◆ **Задание 1**: Верните без изменений отрывок из текста о Таисии Захаровне от «Но — дед Захар» до «не только лоск?» включительно.
◆ **Задание 2**:
Ответьте по тексту о Таисии Захаровне:
(а) В каком городе она родилась?
(б) За кого вышла замуж старшая дочь Маруся после смерти первого мужа?
(в) Как в «Красном Колесе» названы братья Николенко?

◆ **Исходный текст**:
......

Это была несокрушимая евангельская правда. «Не бойся, малое стадо…»
Но почему-то той ночью, в землянке, под разрывами артиллерийских снарядов, на руинах жизни, она утешала мало: «О, отец Северьян! Много цитат произносится бодро. А дела-то совсем худо». Это «худо» на себе ощутил священник в марте семнадцатого. «Бывало, иные солдаты приходили сами в его крохотную пристройку к главному дому Узмошья — посоветоваться о семейном, побеседовать о душевном, — но от дня революции ни единый человек ни притянулся, ни от одной из девяти батарей».
Глава 4. Мама Таисия Захаровна. Недолгое счастье
Таисия Захаровна Солженицына, урождённая Щербак, родилась 9 (21) октября 1894 года в Пятигорске. В тот год её отец как раз приобретал землю на Кубани и курсировал между Карамыком, Петербургом и Новокубанской. Казалось, судьба уготовила младшей дочери богатого землевладельца безоблачное детство и счастливые обеспеченные годы: по закону она имела право на четверть наследства, в равных долях делившегося между женой, сыном и двумя дочерьми. Захар Фёдорович мечтал выдать Тасю за такого же степного хозяина, каким был сам, и дождаться внука. Других наследников не предвиделось — бездетным оказались оба замужества старшей дочери Маруси (овдовев после смерти первого мужа, состоятельного кубанского хуторянина Карпушина, она вышла за вдовца с тремя детьми Ф. И. Горина). Восьмилетнее супружество Романа и Ирины тоже оставалось бесплодным. И очень боялся Захар скаженной Москвы, где училась дочь – «що вона там знайде собi штудента, а вiн пiсля пiде на каторгу». «Дурак я був, шо ии учив. На усих басурманських языках балакае, а в Бога развирылась».
Но — дед Захар никогда не был дураком. Могучий запорожский нюх и тут его не подвел, и он каким-то седьмым чувством угадал, «що цю шибко разумну дiвчину треба выучити».
Зачем? Вряд ли он тогда это отчетливо понимал.
«В степи учился сам, детей не вадил к книгам, / Лишь дочь послал одну — лоск перенять у бар» — говорится в «Дороженьке».
Но, может быть, не только лоск?
Не попади Таисия в Москву, не будь она в свои двадцать лет развитой образованной девушкой, никогда бы ей не встретить и не полюбить Исаакия Солженицына, не стать его женой. Останься Таисия в «первобытном» состоянии, погружённой в «хохлацкий» быт, ей была бы уготована совсем иная участь. Рядом с экономией Щербаков располагались три подряд имения братьев Николенко (в «Красном Колесе» это братья Мордоренки), с богатейшими участками, первоклассными конюшнями и чистокровными лошадьми. Так и выдали бы её за соседа-дикаря, долдона со стадом овец и мельницами, и стояла бы она на фото как каменная баба позади мужниного стула: «От этих женихов экономических дёгтем воняет, с ними разговаривать от смеха разорвёт... У экономистов та женщина красавица, какая на двух стульях помещается».

......

◆ **Предоставленный материал**:
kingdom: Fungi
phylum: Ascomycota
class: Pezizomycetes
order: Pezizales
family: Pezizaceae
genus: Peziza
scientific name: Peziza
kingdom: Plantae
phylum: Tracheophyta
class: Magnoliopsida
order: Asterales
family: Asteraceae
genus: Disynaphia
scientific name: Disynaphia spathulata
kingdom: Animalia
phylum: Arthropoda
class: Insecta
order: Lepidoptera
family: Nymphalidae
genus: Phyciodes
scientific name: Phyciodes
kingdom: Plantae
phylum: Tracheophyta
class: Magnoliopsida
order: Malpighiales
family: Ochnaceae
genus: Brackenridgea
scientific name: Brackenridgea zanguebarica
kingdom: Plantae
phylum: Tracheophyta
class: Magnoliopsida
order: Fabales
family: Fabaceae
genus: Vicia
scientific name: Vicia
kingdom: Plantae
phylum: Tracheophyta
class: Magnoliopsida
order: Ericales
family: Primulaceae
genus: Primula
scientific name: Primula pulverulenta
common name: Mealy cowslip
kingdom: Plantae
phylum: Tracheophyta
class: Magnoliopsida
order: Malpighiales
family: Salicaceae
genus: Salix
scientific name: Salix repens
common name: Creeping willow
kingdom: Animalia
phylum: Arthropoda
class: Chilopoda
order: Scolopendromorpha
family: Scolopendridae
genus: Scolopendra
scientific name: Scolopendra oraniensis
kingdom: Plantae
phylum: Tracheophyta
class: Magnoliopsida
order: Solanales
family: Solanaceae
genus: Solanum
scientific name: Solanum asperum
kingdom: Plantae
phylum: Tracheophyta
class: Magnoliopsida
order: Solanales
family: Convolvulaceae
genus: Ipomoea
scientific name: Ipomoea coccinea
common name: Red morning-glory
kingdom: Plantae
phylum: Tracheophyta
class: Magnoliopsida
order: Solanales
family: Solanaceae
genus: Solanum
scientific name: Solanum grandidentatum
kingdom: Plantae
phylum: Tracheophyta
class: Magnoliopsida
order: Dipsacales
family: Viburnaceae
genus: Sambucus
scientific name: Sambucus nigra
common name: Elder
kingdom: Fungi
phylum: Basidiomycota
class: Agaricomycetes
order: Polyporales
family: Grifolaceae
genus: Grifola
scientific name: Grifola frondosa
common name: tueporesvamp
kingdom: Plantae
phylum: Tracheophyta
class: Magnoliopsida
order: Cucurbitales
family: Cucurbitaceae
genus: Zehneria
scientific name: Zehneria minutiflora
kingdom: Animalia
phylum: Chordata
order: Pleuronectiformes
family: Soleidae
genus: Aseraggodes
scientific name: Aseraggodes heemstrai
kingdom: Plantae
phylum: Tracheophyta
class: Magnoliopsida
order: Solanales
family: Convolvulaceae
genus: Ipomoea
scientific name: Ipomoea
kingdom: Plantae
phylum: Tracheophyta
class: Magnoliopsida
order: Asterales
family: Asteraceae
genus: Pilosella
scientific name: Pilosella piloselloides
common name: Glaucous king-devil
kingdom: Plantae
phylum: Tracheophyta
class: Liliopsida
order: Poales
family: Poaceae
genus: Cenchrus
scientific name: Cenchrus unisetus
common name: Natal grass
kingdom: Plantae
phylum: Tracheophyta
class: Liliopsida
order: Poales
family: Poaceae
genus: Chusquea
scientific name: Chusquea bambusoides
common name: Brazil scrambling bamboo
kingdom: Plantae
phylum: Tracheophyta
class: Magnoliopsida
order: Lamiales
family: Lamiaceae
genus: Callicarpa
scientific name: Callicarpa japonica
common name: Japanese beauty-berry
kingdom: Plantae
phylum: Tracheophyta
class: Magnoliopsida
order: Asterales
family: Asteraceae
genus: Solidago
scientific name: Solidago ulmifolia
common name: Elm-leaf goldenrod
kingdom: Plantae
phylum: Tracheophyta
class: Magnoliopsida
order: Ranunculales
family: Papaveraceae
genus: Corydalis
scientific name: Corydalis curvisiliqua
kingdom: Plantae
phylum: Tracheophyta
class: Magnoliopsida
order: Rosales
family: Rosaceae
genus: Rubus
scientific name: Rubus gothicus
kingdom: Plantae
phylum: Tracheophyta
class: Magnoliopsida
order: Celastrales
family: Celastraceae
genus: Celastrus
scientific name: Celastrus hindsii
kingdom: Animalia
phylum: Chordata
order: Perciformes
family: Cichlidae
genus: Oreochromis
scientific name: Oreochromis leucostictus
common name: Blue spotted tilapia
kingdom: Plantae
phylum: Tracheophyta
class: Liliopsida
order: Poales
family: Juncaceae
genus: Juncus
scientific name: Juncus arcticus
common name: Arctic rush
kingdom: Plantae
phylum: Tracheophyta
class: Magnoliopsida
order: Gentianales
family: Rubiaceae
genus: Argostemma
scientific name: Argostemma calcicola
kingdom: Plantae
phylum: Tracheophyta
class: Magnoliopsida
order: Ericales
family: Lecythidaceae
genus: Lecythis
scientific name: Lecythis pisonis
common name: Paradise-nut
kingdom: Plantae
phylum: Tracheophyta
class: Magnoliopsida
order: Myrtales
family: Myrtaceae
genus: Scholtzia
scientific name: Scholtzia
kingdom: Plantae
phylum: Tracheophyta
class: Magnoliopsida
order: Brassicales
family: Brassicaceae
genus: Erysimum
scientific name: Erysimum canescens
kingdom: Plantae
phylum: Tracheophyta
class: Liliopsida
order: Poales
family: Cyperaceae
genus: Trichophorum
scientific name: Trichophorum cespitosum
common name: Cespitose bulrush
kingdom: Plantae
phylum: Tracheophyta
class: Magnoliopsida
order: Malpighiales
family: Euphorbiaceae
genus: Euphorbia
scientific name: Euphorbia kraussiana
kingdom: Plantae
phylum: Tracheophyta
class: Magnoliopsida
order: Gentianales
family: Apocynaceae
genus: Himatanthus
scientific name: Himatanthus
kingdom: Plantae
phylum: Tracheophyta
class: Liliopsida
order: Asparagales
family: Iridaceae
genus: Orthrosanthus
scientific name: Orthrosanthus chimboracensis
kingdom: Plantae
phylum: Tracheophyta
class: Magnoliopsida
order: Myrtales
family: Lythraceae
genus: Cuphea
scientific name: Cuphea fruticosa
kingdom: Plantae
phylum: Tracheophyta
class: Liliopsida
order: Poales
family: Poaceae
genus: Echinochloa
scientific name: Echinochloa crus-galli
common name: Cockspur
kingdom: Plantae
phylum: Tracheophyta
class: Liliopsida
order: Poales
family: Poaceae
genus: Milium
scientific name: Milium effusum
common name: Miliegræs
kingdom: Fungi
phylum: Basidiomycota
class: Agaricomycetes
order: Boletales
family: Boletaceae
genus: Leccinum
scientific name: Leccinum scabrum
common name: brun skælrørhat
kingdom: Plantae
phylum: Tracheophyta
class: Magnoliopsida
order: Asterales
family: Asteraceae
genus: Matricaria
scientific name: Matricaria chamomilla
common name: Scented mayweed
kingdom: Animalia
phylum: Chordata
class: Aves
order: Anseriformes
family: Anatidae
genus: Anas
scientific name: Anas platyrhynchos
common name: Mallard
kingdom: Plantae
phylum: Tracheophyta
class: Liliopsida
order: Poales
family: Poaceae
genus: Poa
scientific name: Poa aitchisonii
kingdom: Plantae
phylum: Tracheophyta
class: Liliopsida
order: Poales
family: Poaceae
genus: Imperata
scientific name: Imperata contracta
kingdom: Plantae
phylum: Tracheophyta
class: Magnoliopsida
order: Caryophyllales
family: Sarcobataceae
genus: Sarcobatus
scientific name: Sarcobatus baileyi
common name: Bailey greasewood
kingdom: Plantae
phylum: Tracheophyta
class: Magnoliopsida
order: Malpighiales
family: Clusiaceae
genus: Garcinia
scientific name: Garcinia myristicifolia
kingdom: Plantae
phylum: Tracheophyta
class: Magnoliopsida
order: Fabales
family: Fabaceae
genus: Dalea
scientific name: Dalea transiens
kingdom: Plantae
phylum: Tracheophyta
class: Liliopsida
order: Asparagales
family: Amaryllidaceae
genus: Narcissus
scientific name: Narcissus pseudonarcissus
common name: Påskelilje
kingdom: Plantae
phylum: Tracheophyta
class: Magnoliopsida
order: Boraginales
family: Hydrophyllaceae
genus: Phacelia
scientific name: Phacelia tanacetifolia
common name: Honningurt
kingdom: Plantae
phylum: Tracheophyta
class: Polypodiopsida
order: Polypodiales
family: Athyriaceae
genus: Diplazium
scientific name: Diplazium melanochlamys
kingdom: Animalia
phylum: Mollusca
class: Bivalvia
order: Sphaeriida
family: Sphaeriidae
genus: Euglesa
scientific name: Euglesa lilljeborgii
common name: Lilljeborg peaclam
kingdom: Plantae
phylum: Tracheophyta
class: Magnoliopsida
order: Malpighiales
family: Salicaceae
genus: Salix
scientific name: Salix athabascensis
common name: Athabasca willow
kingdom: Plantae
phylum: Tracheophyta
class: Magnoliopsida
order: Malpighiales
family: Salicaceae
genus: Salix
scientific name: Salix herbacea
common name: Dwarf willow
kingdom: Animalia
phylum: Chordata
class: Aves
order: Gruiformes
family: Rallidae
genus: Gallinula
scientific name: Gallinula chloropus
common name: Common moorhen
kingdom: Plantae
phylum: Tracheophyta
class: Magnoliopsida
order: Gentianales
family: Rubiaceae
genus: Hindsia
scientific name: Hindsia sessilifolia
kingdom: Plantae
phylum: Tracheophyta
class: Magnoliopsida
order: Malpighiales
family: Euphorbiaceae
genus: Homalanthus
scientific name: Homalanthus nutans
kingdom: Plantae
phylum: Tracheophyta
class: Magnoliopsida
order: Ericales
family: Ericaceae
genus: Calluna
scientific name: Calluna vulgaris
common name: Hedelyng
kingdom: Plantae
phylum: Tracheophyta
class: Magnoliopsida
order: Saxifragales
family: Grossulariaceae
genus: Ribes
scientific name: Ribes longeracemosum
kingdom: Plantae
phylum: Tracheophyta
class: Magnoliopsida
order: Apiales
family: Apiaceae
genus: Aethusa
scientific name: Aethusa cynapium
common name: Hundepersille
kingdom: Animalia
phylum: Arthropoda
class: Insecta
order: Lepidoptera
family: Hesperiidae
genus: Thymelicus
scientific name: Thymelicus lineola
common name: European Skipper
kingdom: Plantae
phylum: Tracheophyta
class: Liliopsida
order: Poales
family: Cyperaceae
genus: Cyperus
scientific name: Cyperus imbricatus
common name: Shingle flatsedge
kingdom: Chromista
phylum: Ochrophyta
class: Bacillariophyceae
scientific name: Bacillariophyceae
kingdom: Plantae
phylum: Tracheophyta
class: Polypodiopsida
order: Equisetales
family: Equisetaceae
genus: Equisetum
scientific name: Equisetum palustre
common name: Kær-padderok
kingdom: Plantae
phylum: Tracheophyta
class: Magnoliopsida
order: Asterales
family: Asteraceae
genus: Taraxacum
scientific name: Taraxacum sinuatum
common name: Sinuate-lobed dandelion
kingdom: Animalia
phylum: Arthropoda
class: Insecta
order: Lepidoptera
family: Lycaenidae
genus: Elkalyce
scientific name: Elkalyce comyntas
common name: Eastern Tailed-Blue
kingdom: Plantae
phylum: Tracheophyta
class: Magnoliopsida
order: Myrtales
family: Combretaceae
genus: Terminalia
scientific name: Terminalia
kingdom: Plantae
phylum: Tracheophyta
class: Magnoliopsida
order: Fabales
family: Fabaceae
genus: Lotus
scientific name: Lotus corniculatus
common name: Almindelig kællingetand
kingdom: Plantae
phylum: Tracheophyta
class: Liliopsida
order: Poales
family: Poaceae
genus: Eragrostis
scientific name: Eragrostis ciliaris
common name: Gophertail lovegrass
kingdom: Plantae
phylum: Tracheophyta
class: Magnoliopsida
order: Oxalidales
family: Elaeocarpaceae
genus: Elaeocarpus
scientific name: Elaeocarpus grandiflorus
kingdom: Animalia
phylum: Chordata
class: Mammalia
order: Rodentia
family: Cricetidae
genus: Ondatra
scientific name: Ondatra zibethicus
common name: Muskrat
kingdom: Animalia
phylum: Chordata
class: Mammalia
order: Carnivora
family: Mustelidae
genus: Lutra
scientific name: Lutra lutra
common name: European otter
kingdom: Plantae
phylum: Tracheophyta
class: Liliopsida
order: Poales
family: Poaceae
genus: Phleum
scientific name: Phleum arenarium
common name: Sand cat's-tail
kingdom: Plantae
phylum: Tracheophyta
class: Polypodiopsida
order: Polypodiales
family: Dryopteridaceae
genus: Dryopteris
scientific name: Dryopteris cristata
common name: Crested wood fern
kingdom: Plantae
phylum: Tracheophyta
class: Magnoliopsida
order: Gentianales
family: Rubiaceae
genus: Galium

......

◆ **Ответ 1**:
Но — дед Захар никогда не был дураком. Могучий запорожский нюх и тут его не подвел, и он каким-то седьмым чувством угадал, «що цю шибко разумну дiвчину треба выучити».
Зачем? Вряд ли он тогда это отчетливо понимал.
«В степи учился сам, детей не вадил к книгам, / Лишь дочь послал одну — лоск перенять у бар» — говорится в «Дороженьке».
Но, может быть, не только лоск?

◆ **Ответ 2**:
(а) В Пятигорске.
(б) За вдовца с тремя детьми Ф. И. Горина.
(в) Братья Мордоренки.